Multi-objective multi-population simplified swarm optimization for container loading optimization with practical constraints

Abstract

The container loading problem (CLP) holds significant importance in logistics and supply chain management due to its direct influence on transportation costs and times, thereby impacting the competitive advantages of enterprises across industries. Although there are existing studies for CLP, there remains a gap in addressing the optimization of multiple objectives while satisfying practical constraints. Moreover, container loading methods must also meet performance requirements such as high computational speed, explainability, and implementation capability. Although meta-heuristic-based algorithms have shown effective computational capabilities and performance, such algorithms often being trapped in the local optima especially when searching in the vast solution space of the CLP, particularly as the quantity and diversity of cargo sizes and shapes increase.

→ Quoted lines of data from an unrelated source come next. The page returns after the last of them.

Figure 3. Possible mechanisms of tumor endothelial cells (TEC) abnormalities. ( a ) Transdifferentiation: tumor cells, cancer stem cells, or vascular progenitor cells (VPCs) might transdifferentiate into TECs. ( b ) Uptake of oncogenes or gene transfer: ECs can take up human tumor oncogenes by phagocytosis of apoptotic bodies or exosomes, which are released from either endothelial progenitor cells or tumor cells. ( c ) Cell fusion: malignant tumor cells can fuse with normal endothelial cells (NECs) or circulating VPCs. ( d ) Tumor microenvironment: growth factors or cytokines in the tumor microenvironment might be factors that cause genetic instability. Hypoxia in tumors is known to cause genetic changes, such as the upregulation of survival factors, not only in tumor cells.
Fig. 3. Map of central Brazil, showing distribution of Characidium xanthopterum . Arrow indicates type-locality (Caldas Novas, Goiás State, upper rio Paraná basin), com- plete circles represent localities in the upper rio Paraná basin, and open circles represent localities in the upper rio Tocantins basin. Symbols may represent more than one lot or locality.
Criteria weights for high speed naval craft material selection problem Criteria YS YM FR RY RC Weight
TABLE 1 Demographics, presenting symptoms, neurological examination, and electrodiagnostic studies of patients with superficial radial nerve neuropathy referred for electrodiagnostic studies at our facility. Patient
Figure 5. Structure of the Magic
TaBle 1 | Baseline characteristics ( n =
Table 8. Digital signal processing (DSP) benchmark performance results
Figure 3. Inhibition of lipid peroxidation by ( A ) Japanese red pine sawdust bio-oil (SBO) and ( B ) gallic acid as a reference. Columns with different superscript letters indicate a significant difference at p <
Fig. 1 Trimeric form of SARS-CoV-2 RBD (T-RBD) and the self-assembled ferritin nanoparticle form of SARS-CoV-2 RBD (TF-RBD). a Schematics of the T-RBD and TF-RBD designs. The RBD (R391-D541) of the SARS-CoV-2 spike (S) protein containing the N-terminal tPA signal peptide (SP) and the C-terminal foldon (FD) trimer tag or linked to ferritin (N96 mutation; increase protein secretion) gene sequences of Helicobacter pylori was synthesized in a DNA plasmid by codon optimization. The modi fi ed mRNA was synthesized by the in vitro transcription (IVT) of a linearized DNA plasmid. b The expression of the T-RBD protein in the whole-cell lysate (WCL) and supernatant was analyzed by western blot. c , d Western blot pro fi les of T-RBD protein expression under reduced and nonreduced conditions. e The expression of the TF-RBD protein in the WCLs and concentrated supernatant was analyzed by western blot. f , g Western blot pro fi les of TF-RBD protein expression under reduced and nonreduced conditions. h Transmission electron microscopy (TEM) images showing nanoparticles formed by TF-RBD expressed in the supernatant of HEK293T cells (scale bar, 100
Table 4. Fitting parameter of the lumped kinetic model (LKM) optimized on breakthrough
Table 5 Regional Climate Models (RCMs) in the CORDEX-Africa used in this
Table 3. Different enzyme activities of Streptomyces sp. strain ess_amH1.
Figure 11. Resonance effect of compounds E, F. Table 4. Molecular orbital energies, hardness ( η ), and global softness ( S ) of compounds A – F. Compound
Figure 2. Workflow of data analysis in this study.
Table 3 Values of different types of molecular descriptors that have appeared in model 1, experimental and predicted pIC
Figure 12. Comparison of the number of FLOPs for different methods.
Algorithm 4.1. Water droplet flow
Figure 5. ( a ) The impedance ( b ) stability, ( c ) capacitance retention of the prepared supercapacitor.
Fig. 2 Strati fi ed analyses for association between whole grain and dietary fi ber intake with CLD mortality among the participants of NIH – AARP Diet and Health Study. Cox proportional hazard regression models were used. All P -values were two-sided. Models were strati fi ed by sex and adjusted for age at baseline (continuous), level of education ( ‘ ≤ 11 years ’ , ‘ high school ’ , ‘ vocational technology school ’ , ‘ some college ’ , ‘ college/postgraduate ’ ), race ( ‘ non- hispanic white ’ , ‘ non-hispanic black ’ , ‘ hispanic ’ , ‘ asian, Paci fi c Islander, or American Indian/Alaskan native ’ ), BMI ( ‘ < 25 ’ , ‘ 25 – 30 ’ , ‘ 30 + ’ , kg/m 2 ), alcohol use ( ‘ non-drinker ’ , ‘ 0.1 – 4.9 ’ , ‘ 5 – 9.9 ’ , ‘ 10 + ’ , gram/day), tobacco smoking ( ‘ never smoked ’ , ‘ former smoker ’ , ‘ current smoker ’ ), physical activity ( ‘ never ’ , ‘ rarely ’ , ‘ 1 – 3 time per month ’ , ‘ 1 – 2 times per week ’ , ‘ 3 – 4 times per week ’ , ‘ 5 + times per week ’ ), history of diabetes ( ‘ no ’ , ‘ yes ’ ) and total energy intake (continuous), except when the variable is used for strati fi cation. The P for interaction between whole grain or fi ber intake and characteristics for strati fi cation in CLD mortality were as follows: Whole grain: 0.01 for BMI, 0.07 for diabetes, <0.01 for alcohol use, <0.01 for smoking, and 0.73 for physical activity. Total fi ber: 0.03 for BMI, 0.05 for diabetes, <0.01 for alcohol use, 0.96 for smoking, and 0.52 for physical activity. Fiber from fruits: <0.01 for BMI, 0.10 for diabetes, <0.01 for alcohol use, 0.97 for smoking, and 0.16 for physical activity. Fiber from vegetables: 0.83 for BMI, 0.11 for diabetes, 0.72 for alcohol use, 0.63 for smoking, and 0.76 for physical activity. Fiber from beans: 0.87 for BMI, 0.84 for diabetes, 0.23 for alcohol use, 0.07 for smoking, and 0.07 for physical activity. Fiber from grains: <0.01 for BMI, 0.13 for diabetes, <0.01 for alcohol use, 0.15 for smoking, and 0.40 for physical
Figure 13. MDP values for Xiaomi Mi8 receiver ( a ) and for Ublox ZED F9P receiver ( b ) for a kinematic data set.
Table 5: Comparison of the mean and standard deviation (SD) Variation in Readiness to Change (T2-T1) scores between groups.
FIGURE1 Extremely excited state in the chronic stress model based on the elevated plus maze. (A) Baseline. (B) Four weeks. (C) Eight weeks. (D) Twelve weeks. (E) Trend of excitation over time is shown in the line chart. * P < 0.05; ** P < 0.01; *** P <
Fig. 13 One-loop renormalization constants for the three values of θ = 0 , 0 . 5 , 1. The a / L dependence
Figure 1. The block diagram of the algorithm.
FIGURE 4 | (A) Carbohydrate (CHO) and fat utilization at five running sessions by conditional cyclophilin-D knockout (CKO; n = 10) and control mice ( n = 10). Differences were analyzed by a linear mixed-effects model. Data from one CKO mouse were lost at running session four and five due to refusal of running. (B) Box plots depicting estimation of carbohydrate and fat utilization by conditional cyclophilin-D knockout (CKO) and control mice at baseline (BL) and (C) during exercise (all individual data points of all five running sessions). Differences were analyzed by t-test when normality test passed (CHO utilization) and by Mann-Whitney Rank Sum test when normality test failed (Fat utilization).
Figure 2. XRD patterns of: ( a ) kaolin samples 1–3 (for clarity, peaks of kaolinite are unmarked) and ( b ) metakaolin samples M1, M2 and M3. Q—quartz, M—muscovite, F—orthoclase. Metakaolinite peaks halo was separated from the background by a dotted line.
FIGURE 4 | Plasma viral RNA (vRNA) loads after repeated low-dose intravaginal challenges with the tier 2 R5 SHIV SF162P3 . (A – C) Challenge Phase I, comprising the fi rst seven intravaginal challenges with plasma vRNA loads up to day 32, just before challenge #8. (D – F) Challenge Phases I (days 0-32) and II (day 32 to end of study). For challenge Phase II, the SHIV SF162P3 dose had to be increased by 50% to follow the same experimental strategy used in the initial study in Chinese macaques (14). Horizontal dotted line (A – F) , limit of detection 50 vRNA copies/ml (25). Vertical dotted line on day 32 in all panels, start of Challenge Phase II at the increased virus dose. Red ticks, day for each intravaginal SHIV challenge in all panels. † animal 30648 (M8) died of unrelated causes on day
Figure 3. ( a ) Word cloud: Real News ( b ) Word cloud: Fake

Motivated by realistic needs, this study aims to develop a UNISON-based framework that integrates the merging spaces algorithm, a novel simple but effective hybrid simplified swarm optimization genetic algorithm (SSO-GA), and a multi-populations co-evolution strategy to determine the loading sequence of parcels to maximize space utilization and weight balance while satisfying to practical constraints. Specifically, the merging spaces algorithm merges fragmented small spaces resulting from loaded parcels into larger spaces, thereby facilitating the accommodation of additional parcels. The hybrid SSO-GA splits encoded solutions and updates segment using novel strategies resulting in the rearrangement of a group of parcels and their corresponding layouts for better space utilization. Furthermore, the multi-populations co-evolution strategy enhances the diversity of the search space and stabilizes solution quality by simultaneously exploiting the best solutions and exploring alternative solutions during the solution update process. An empirical study was conducted by using a public benchmark dataset which demonstrated the practical effectiveness of the proposed framework by significantly improving average space utilization while ensuring center balance and satisfying practical constraints. Furthermore, this study can also serve as a digital support system capable of assisting decision-makers in optimizing container loading operations, thereby improving productivity and saving valuable time.